A shared component sits between two engineering teams at a mid-size software company. Neither side owns it. Security patches have been blocked for weeks behind an ownership discussion that nobody wants to have. Meanwhile, a product manager used an AI tool to fix a customer-facing bug in a related workflow. The fix was correct. She submitted a merge request. The owning team rejected it: "you don't understand the context." She fired back: "then write your principles down so people can follow them." Neither side was wrong. Both were operating in an organisation that had never defined who owns what, or how outsiders contribute.
Every CTO I talk to right now wants to know how to "do AI" in their engineering organisation. The honest answer is usually uncomfortable: the reason AI-assisted development is creating friction isn't AI. It's organisational debt that was already there. Unclear boundaries. Unowned systems. No rules for cross-team contribution. AI didn't create these problems. It just pressure-tested them at a speed that made them impossible to ignore.
This is an article about organisational hygiene, not AI tooling. Three gaps keep showing up in the engineering organisations I work with. They predate AI, microservices, and agile. But the pace of modern development, AI-assisted or otherwise, has made them urgent in a way they never were before.
Boundary clarity
Most engineering organisations grow their team structure organically. Teams get named after products, projects, technical layers, or whatever was urgent when the team was created. Over time, those names calcify into identity. Nobody revisits whether the boundaries still make sense.

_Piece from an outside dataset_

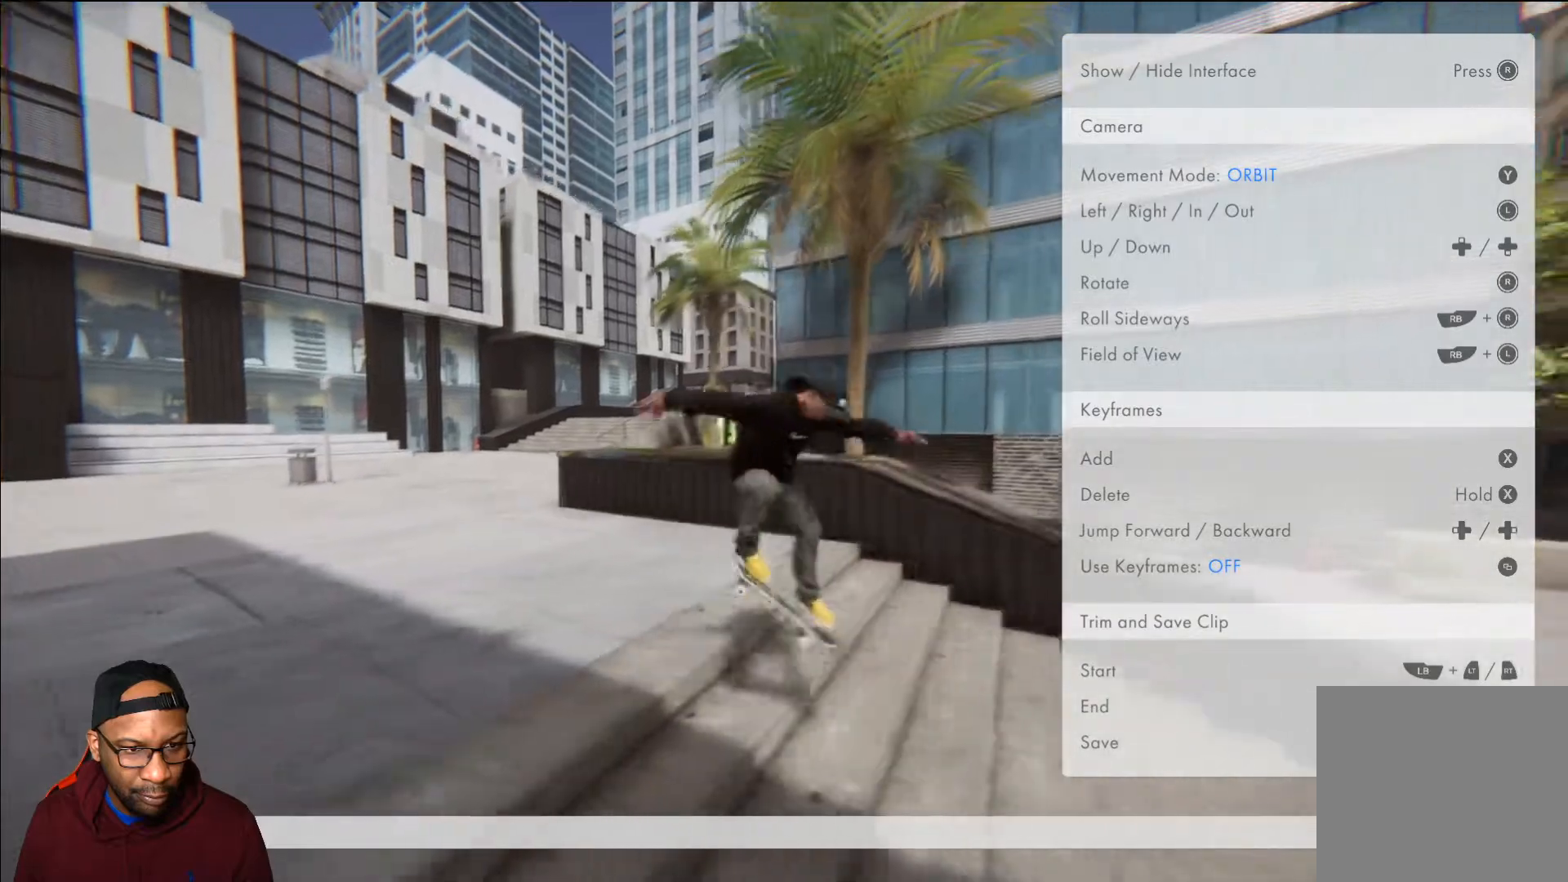
{"buttons": ["R2"], "left_stick": "center", "right_stick": "center", "events": []}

The result is that teams end up defending territory based on labels rather than actual responsibility. "That screen is in our product, so it's our work." "That data flow runs through our team, so you need our sign-off." Work gets blocked, duplicated, or fought over, and the arguments feel principled when they're actually just confusion about who owns what.
Naming is a symptom. The real problem is that boundaries are drawn at mixed levels of abstraction. Some parts of the org are built around products. Others around technical capabilities. Others around business functions. These are different things. A product contains multiple capabilities. A capability cuts across multiple products. When you mix these levels in your org structure, nobody can reason about where a piece of work belongs, and every ambiguous case becomes a political negotiation.

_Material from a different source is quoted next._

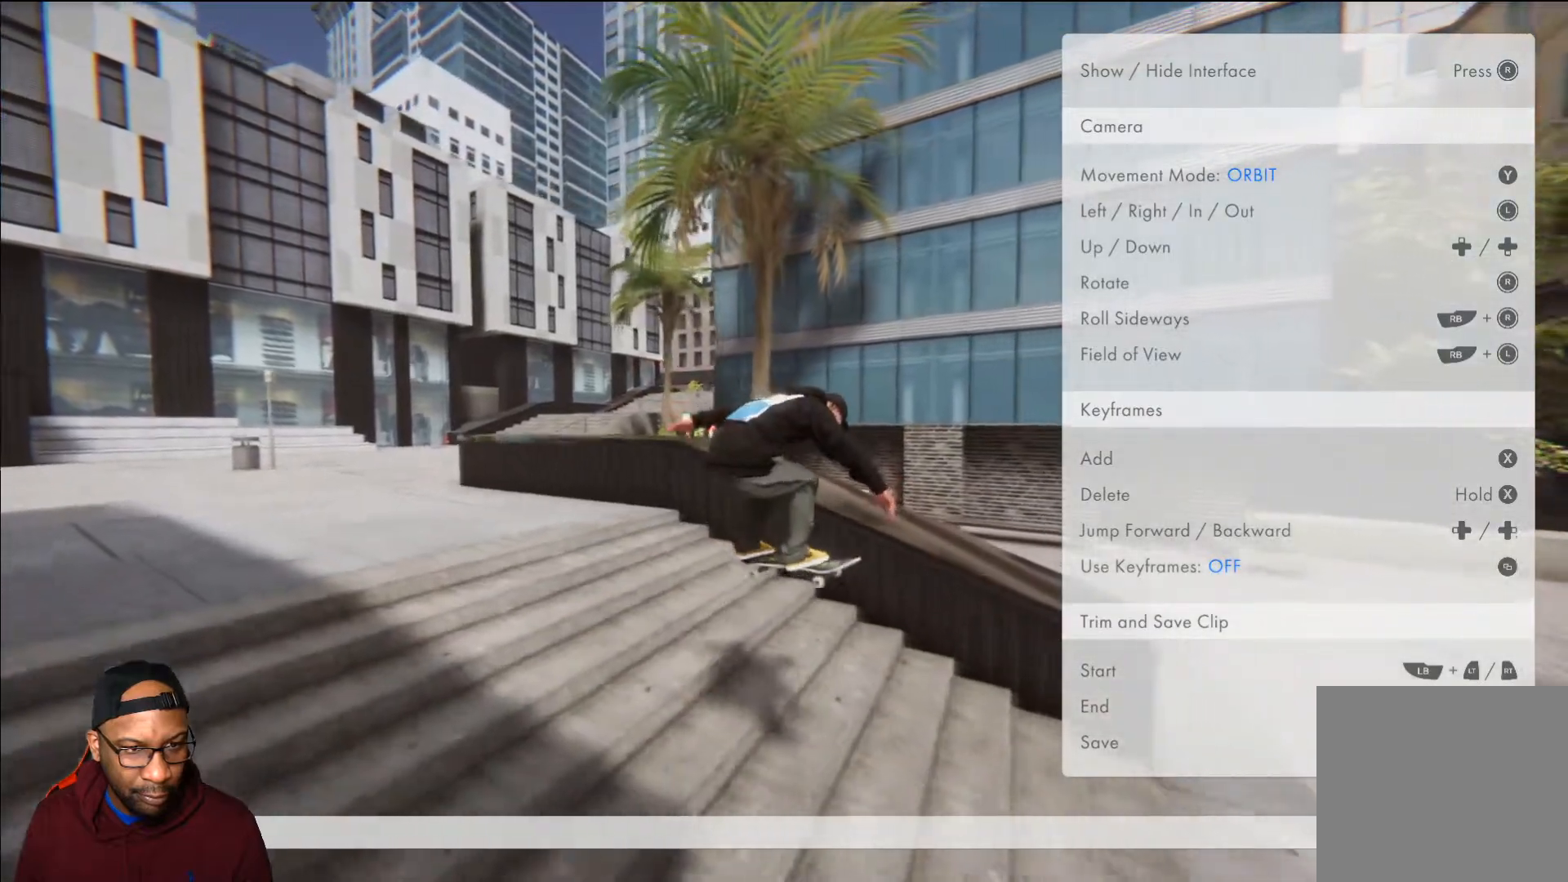
{"buttons": ["R2"], "left_stick": "center", "right_stick": "center", "events": []}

I've watched this cost real time and money. At one organisation, a cross-cutting regulatory function was placed inside a product team because it was "convenient." The result was six months of friction as the regulatory team tried to make changes in other products' codebases and got blocked because the org chart implied they didn't belong there. A feature that should have taken weeks took a quarter. At another company, a shared component ended up orphaned between two teams. Neither maintained it. Security patches sat unmerged for weeks, and when a vulnerability was eventually exploited, the incident response took three times longer than it should have because nobody knew who was responsible.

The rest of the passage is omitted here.